## Problem to solve
In the records that follow, the lines from the one containing "Low-dose screening chest" to the one containing "- lesion 1 (tumor, upper", inclusive, are to be given again exactly.

## Raw data

○ ○ ○

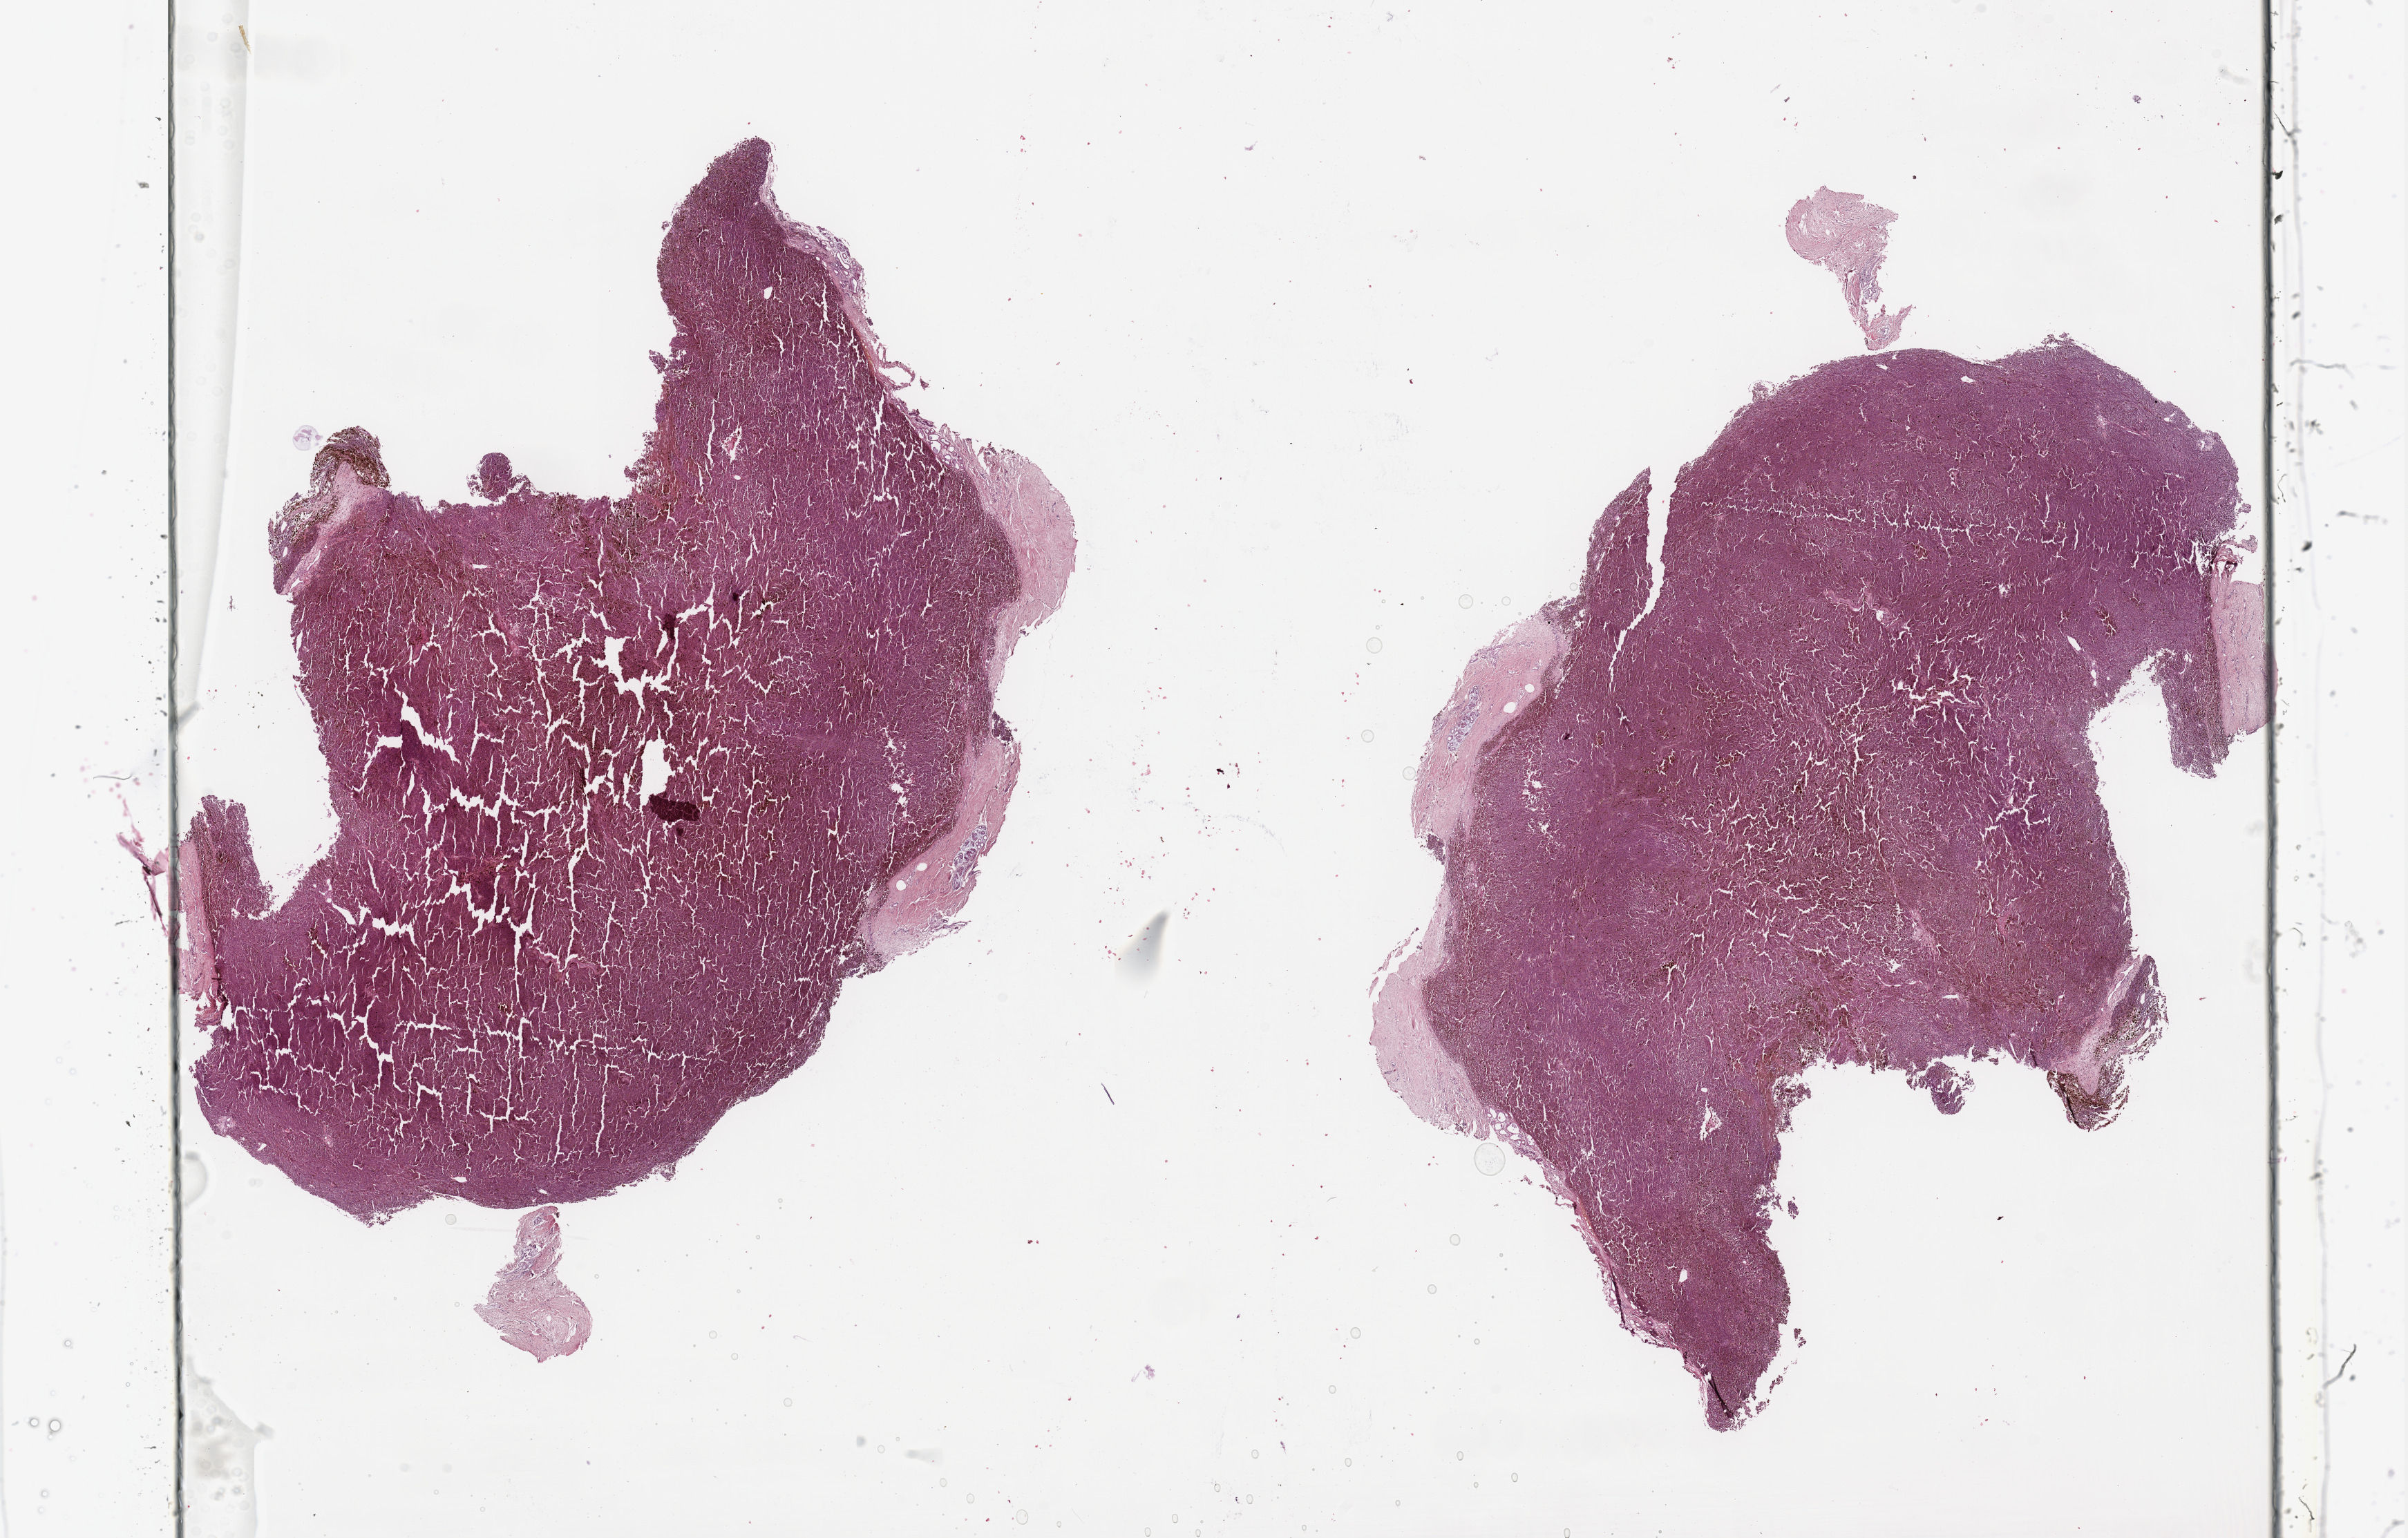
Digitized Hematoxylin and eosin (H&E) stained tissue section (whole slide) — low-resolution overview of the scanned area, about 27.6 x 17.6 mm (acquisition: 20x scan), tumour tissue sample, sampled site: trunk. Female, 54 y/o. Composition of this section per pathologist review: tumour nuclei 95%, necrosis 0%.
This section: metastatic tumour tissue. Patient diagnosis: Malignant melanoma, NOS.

○ ○ ○

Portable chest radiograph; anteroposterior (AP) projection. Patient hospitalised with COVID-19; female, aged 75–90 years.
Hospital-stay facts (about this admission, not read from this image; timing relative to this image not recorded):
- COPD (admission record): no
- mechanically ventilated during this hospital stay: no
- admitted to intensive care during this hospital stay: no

○ ○ ○

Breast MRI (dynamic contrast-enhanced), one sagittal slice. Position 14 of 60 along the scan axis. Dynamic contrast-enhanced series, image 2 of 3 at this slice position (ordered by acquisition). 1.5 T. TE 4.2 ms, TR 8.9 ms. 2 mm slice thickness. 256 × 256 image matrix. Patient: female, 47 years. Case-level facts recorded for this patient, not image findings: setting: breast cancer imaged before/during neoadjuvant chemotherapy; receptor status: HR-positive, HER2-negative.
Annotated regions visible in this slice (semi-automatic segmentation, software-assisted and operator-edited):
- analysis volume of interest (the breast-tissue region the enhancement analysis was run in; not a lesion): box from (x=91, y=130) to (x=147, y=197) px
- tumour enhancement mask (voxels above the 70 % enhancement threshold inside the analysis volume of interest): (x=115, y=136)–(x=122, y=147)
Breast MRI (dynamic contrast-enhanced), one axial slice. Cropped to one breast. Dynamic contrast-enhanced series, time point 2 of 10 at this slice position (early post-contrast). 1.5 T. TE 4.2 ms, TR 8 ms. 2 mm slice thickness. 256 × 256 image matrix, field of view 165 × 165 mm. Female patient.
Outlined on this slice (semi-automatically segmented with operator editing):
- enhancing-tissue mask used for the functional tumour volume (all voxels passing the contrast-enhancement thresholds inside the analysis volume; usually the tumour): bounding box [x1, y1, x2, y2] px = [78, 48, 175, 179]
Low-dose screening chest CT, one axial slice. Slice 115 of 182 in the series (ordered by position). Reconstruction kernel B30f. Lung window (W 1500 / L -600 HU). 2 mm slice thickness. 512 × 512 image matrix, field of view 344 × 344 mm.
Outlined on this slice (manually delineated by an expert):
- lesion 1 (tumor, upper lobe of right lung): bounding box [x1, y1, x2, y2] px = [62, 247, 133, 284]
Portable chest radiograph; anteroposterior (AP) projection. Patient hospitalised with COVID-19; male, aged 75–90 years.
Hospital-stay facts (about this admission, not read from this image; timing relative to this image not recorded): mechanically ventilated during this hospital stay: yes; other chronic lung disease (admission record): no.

○ ○ ○

## Response box
Low-dose screening chest CT, one axial slice. Slice 115 of 182 in the series (ordered by position). Reconstruction kernel B30f. Lung window (W 1500 / L -600 HU). 2 mm slice thickness. 512 × 512 image matrix, field of view 344 × 344 mm.
Outlined on this slice (manually delineated by an expert):
- lesion 1 (tumor, upper lobe of right lung): bounding box [x1, y1, x2, y2] px = [62, 247, 133, 284]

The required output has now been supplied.